Today, there are some 3000 people crammed into this God-forsaken gulag, an island that ironically takes its name from one of the most holy days on the Christian calendar – a day on which we celebrate the birth of a man who taught compassion, sacrifice and tolerance and reached out a healing and helping hand to those cast aside.
What would Christ think of this island that bears his name?
What would he think of a society that locks up the innocent, that tries to bar the doors to the dispossessed and demonises those who are somehow “different”?
The radio shock jocks and the right-wing demagogues who use their newspaper columns to whip up fear and xenophobia often allege that these new arrivals will fail to assimilate into Australian society. Well, isn’t locking them up on Christmas Island a great start to fostering multiculturalism and a smooth integration into a new society?
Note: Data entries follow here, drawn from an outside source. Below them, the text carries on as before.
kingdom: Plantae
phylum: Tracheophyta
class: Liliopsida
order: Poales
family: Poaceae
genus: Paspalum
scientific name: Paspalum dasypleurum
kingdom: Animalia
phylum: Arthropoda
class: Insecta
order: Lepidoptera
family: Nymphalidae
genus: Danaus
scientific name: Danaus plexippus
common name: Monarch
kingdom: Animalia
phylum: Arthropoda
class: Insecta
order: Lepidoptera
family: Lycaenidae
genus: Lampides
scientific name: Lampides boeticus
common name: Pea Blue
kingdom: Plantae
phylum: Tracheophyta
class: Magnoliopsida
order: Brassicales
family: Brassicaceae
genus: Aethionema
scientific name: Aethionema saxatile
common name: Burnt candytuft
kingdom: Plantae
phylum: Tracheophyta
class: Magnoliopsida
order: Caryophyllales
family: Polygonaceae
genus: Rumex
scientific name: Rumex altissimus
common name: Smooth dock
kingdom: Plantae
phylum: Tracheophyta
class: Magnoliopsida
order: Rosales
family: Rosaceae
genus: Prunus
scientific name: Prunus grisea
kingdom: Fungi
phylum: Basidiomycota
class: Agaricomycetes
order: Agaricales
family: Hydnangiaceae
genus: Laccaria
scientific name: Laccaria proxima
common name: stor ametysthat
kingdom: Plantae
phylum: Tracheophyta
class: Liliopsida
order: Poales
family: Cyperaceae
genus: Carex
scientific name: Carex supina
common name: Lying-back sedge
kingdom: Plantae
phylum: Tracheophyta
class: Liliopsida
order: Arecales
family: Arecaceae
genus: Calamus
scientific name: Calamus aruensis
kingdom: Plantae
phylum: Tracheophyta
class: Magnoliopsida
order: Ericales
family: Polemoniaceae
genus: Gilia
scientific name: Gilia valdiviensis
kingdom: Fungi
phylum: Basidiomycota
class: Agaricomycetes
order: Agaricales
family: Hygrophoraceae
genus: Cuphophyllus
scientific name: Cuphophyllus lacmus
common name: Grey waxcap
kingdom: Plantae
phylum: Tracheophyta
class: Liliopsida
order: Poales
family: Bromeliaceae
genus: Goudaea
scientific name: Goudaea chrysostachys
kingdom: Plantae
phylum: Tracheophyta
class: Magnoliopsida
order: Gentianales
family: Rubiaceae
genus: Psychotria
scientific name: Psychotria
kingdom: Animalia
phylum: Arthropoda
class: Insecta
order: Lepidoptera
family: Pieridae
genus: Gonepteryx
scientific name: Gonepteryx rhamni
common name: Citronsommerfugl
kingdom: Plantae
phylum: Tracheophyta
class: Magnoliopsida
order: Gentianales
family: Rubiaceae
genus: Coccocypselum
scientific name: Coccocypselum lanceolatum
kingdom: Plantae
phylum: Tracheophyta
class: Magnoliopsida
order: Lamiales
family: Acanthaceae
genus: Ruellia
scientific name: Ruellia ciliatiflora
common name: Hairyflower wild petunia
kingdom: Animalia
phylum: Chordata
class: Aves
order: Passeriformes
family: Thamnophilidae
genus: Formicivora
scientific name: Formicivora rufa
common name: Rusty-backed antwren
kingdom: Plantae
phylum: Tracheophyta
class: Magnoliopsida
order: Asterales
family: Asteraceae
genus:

Not.
Instead of saying “g’day”, we dump our asylum seekers in cages for an indeterminate period and, when they get restive and uppity about being imprisoned without trial, we respond with tear gas, Tasers and “bean bag” bullets.
And these souls are not illegal immigrants, despite what the misinformed and angry minority would have you believe.
They have not arrived at Mascot airport on a tourist visa and quietly melted away while they try to build a new (false) Australian identity.
Rather, they have arrived on our shores seeking asylum.
And there is nothing illegal under either international or Australian law about arriving unannounced and requesting refugee status.
The only real crime in the events of recent days has been committed on behalf of the Australian people by successive governments.
Cheap and populist politics saw the Government decide nearly a year ago to suspend processing of visa applications by Sri Lankan and Afghan asylum seekers, purportedly because of “changed circumstances” in the two countries.
This, coupled with the arrival of more potential refugees, has seen hundreds of asylum seekers relegated to limbo on an offshore detention facility that was created to exploit a legal loophole that the High Court has since closed. Equally cynical and exploitative politics has seen the arrival of hungry and desperate people on barely seaworthy fishing boats viewed with fear and enmity rather than a sense of fraternalism and generosity.
The Christmas Island facility needs to be closed and those detainees who are not considered an immediate security threat moved into mainland society on temporary visas while their claims are processed.
If our immigration and security agencies don’t consider an applicant fit for a residency visa, then fine, return them home after allowing the right of appeal.
But in the meantime, don’t treat them like criminals, for they are not.
Rather, many of them are victims and, under the existing punitive regime, all we are doing is continuing to persecute them for wanting better lives than the ones they left behind.